Patients with early stage non-small cell lung cancer (NSCLC) who are otherwise healthy fare better over time if they undergo conventional surgery versus less-invasive radiosurgery to remove their cancer, according to a Yale study. The findings are scheduled to be presented at the 56th annual conference of the American Society for Radiation Oncology in San Francisco. (Abstract # 302; Comparative Effectiveness of Stereotactic Body Radiotherapy versus Surgery for Stage I Non-Small-Cell Lung Cancer.)
The study used Medicare billing records of 1,078 lung cancer patients age 67 and older from across the United States to assess shorter- and longer-term complications and outcomes related to surgery versus radiosurgery (also known as stereotactic body radiotherapy, or SBRT). The patients were treated in academic and private practice settings of all sizes.
While the findings generally support current practices of treating healthier NSCLC patients with surgery rather than radiosurgery, researchers were surprised by how much better surgical patients fared long-term, said the study’s first author, Dr. James B. Yu, assistant professor of therapeutic radiology at Yale School of Medicine and a member of Yale Cancer Center.
“What was dramatic to me was the relatively high rate of complications and death among surgical patients in the first three months compared with how much better they did than radiosurgery patients after 12 months, “Yu said. “While surgery may be associated with infections and complications in the short-term, it appears that patients healthy enough to undergo surgery live longer.”

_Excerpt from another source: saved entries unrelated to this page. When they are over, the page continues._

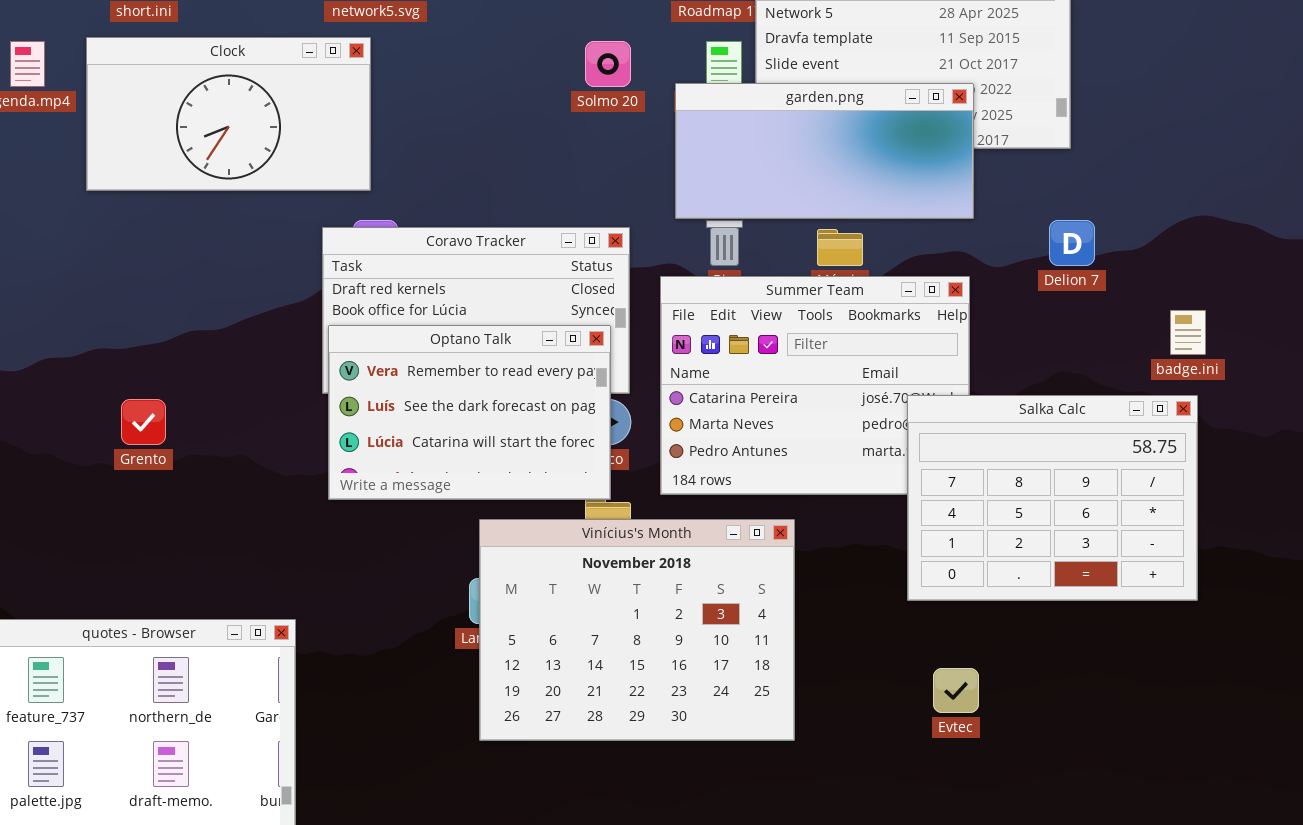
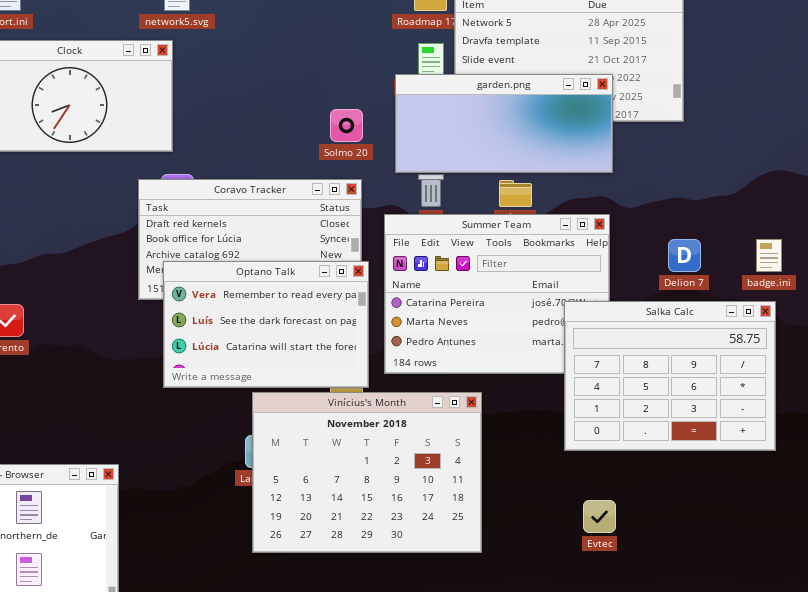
Solmo 20: [585,41,631,87] -> [330,109,363,142], moved
Delion 7: [1049,220,1095,266] -> [668,239,701,272], moved
Optano Talk: [328,325,611,500] -> [163,261,369,388], moved

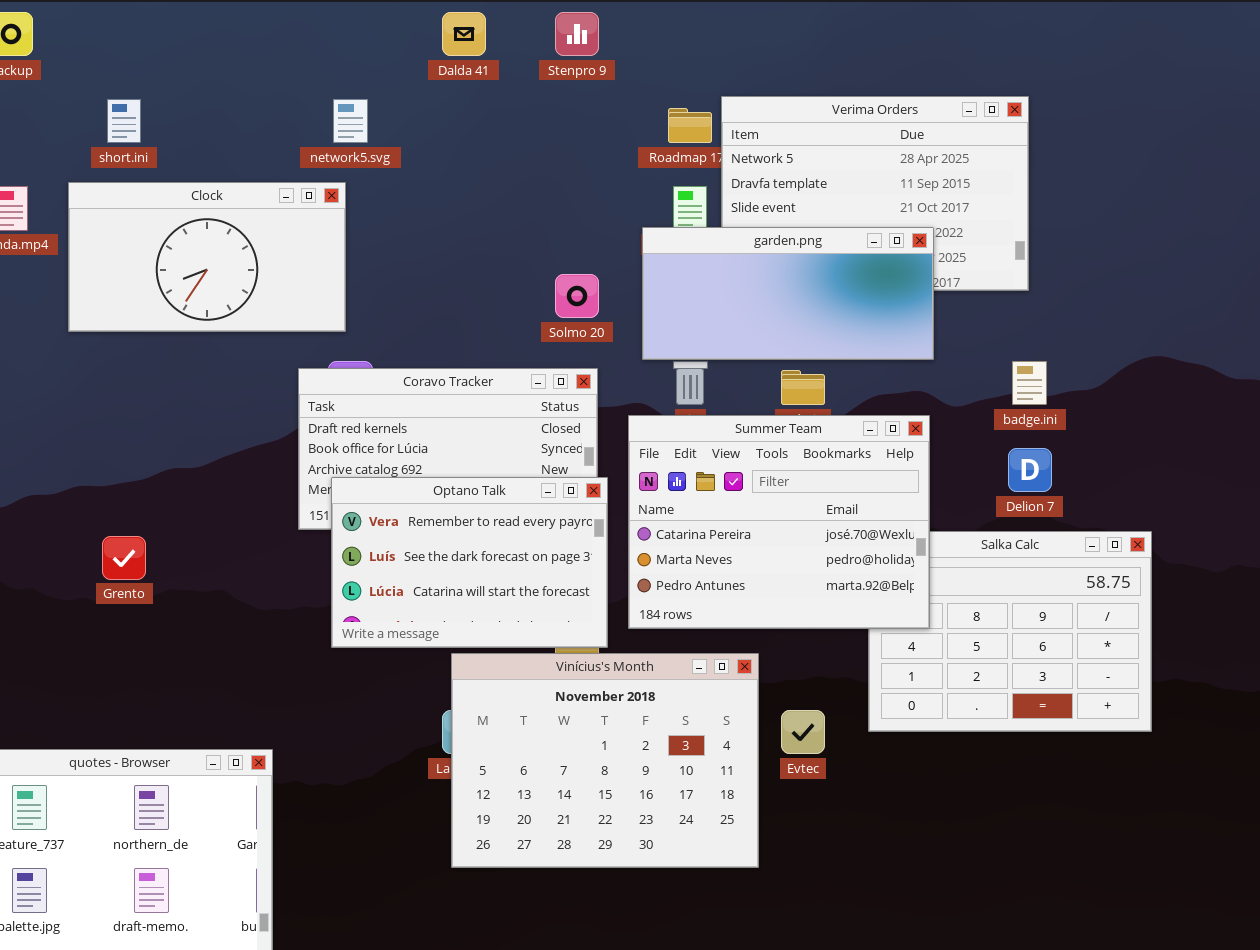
Summer Team: [384,214,610,374] -> [628,415,930,629], raised
badge.ini: [756,239,782,272] -> [1012,361,1047,405], moved
Evtec: [583,500,616,533] -> [781,710,825,754], moved

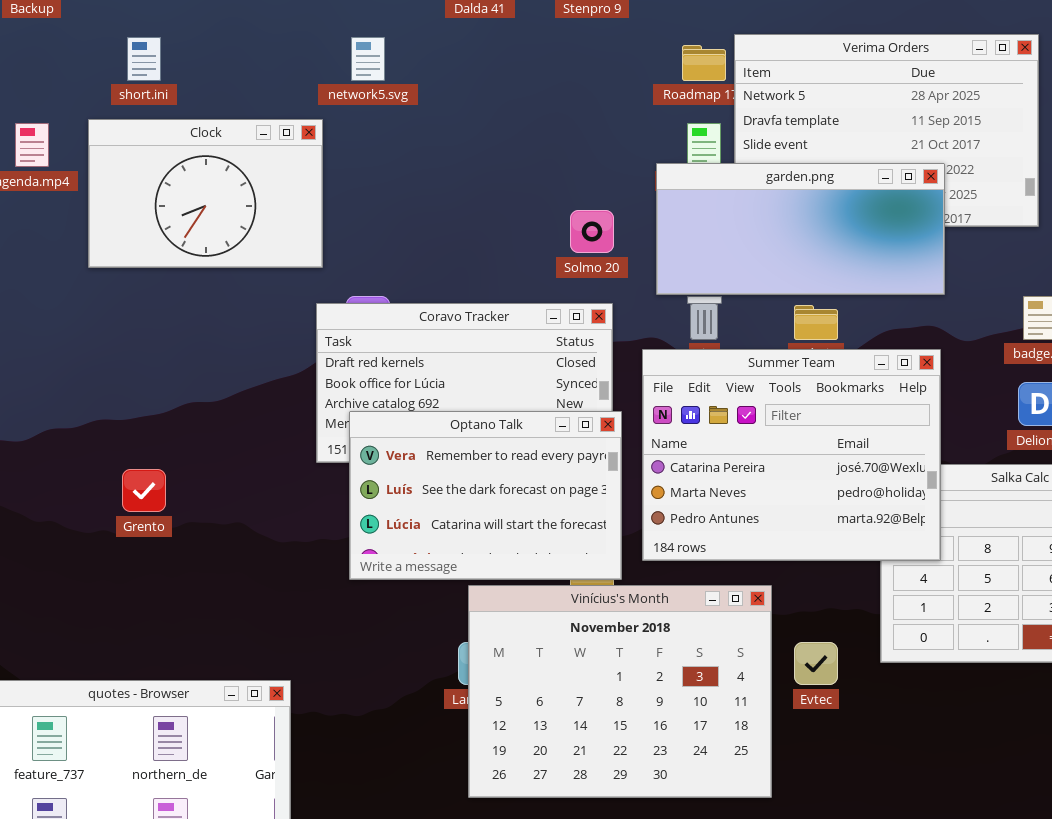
Clock: [68,182,346,332] -> [88,119,323,268], resized

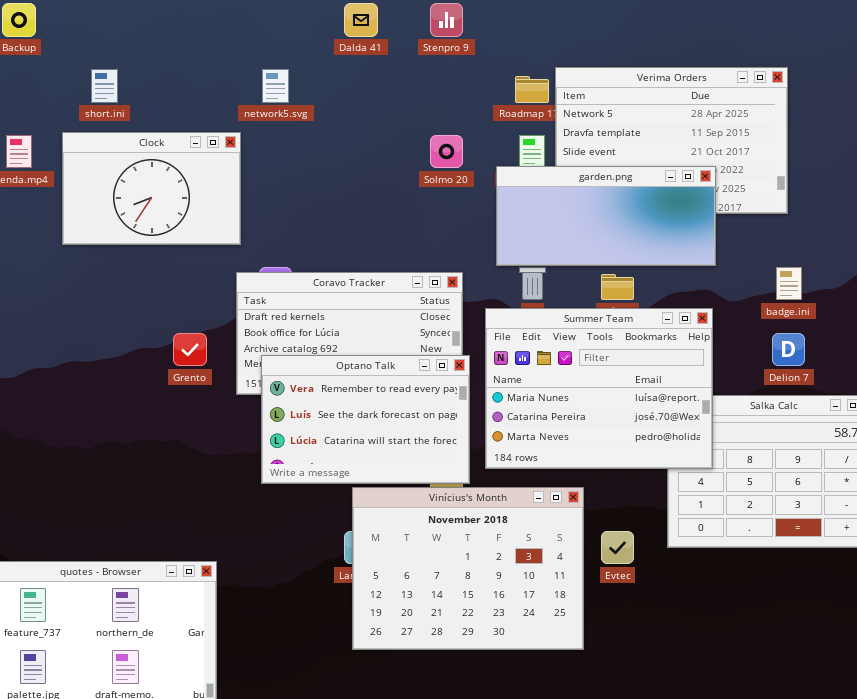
Solmo 20: [570,210,614,253] -> [430,135,463,168], moved
Summer Team: [642,349,941,561] -> [485,308,713,469], scrolled up 1 row
Grento: [122,469,166,512] -> [173,333,207,366], moved

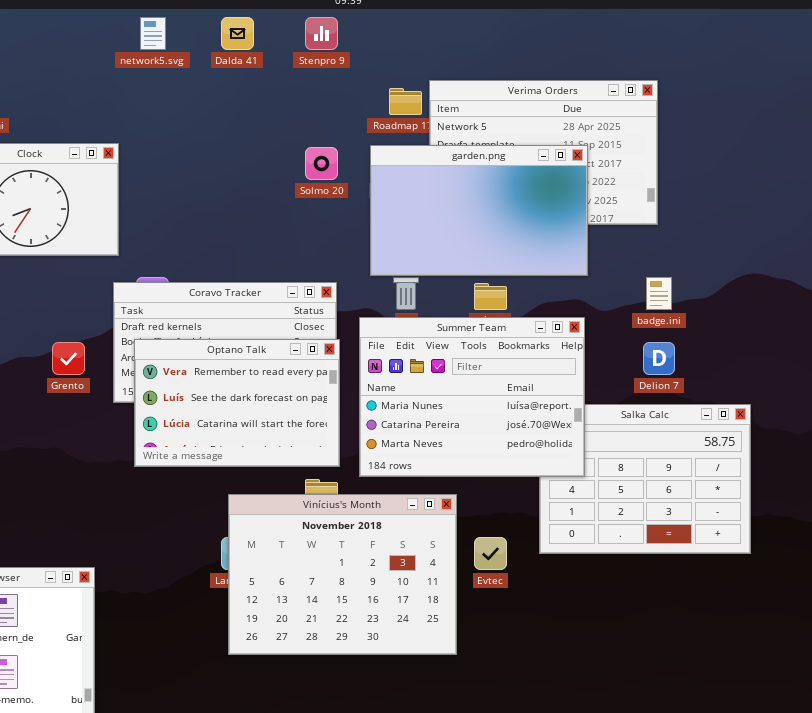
network5.svg: [262,69,289,103] -> [140,17,166,50], moved
garden.png: [496,166,716,266] -> [370,145,588,276], resized
Optano Talk: [261,355,470,484] -> [134,339,340,467], moved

Yu said researchers were unable to account for unknown factors that may have affected outcomes, such as whether patients who underwent surgery had more accurate assessment of the disease’s spread than those who did not; and determining definitively that surgical patients were healthier than radiosurgery patients at the time of procedure.
The study was supported by CTSA Grant Number KL2 TR000140 from the National Center for Advancing Translational Science (NCATS), a component of the National Institutes of Health.
Other authors on the study included Pamela R. Soulos; Laura D. Cramer; Dr. Roy H. Decker; Dr. Anthony W. Kim; and Dr. Cary P. Gross. All are members of the Yale Cancer Outcomes, Public Policy, and Effectiveness (COPPER) Center.